The explosion that destroyed Israel’s advanced Amos 6 satellite means that Israel’s space industry is down, but certainly not out, according to Tal Anber, Director of the Fisher Institute for Air and Space Strategic Studies. “Israel Aerospace Industries, which built Amos 6, is already planning a replacement, which may be ready in two years or even less,” he told Channel Two Friday. “That, of course, is on the assumption that SpaceCom, or whoever buys the company, decides to buy an Israeli satellite after this.”
The $200 million Amos 6 advanced communications satellite that was set to take off over the weekend exploded and was completely destroyed as it was being refueled on its Cape Canaveral launchpad. Investigators have not yet ascertained a definitive cause for the explosion of the SpaceX rocket that was to lift Amos into its orbit, but a problem in the fuel line is suspected. The satellite was to have been used by Israeli communications companies, including Bezeq and Yes, as well as a slew of foreign companies, including Facebook, which was planning to use the satellite to build a wireless data network throughout northern and central Africa.

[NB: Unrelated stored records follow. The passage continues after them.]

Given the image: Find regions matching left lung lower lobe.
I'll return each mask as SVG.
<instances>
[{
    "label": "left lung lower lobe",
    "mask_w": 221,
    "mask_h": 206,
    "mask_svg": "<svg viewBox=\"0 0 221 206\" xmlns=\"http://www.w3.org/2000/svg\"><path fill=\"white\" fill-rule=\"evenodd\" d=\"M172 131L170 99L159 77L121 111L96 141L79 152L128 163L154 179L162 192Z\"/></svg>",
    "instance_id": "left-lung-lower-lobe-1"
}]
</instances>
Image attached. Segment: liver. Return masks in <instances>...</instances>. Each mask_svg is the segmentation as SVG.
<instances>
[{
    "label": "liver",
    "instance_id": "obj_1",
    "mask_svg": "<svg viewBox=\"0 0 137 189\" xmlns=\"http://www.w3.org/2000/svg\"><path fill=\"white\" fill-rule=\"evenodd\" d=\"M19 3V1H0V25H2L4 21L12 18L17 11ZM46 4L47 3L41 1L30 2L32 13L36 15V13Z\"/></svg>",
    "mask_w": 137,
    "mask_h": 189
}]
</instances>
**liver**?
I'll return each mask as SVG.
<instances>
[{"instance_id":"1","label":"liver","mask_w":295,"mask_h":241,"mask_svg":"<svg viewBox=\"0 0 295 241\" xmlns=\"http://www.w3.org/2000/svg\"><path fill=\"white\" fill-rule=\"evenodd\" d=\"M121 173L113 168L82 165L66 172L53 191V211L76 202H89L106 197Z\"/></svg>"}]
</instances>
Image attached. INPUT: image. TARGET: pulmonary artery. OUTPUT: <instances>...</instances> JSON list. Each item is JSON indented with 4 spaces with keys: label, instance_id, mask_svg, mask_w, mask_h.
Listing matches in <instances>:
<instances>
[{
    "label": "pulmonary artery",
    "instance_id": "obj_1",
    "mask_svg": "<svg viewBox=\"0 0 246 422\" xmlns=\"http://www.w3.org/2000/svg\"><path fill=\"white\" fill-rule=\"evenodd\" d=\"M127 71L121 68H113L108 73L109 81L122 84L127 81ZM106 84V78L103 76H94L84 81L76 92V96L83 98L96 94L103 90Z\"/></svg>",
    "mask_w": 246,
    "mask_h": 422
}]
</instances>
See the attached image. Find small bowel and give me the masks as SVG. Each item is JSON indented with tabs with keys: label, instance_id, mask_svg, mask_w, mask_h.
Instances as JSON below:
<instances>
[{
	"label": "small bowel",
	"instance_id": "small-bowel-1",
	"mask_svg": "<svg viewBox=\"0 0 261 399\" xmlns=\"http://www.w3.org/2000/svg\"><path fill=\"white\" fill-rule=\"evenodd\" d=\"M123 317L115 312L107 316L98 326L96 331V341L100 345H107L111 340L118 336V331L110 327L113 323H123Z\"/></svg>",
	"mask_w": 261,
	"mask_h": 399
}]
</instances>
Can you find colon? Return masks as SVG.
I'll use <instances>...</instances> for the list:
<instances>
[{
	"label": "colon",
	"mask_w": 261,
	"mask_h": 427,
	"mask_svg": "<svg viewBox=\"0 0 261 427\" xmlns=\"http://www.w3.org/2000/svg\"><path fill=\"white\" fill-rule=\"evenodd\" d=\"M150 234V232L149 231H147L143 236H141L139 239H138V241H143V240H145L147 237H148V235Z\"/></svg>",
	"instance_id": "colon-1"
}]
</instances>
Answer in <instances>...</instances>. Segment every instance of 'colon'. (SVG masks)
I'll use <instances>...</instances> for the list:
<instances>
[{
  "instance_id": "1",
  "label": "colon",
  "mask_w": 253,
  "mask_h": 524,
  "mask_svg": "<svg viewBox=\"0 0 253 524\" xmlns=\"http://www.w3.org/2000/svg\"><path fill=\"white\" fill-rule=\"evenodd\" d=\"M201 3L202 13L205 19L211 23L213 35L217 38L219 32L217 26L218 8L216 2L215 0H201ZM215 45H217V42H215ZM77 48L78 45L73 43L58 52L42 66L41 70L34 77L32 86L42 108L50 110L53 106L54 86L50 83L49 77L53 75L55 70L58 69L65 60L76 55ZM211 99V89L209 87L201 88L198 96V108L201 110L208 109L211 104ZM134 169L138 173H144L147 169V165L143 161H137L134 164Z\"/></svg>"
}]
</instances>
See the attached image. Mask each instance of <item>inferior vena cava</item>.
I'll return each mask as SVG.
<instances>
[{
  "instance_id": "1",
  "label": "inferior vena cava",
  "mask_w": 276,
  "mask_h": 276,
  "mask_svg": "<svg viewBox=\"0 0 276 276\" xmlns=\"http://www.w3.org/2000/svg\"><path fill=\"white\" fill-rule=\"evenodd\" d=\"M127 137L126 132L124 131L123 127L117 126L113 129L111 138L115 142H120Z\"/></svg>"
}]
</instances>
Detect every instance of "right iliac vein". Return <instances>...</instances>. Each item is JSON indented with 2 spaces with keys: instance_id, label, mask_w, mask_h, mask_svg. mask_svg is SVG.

“It’s too early to tell if terrorism or sabotage was involved, but the likelihood of that is very low,” said Anbar. “This kind of explosion on the ground is very rare. Unfortunately the timing of this incident is very bad for the Israeli space industry,” he said. “The Israeli satellite industry has had its share of troubles lately, and currently IAI has no new satellites under order.”
The Amos 6 satellite was supposed to replace the Amos 2 satellite, launched over a decade ago and nearing the end of its lifespan. “All companies that launch satellites take into account the possibility of a major problem that will prevent launch, and they have backup plans. The companies that are renting communications lines on the satellite will be provided for by SpaceCom, the company that administers the Amos communication system.”
This is the second major setback for SpaceCom in less than a year. In November 2015, the company’s Amos 5 satellite was “lost,” and all communications with it ceased. At the time, a consortium of insurance companies were involved in paying off the losses to SpaceCom, and it is presumed that a large group of insurers will compensate the company for its damages this time as well.
In this instance, SpaceCom was a customer of SpaceX, the company that was to place the satellite in orbit, and a court fight is expected over which parties SpaceCom will collect its compensation from. In futures trading both on the Tel Aviv Stock Exchange and the NASDAQ, SpaceCom shares were down by 8.9 percent. On Friday, the company will make an official statement to NASDAQ about the explosion and potential damages to the company, and a similar statement will be made to the TASE when it reopens on Sunday for trading.
SpaceCom recently closed a deal to sell itself to Beijing satellite firm Xinwei Technology Group for $285 million, but observers said that the Chinese firm could reconsider the deal. According to Globes, the deal depended, among other things, on the successful launch of Amos 6.
The deal reflected a premium of 41 percent to Spacecom’s average stock price in the past month but after the explosion, its shares closed percent down on the Tel Aviv Stock Exchange.
The Israeli company issued a statement to the Israeli stock exchange saying the “total loss” of the satellite “will have a significant impact on the company.”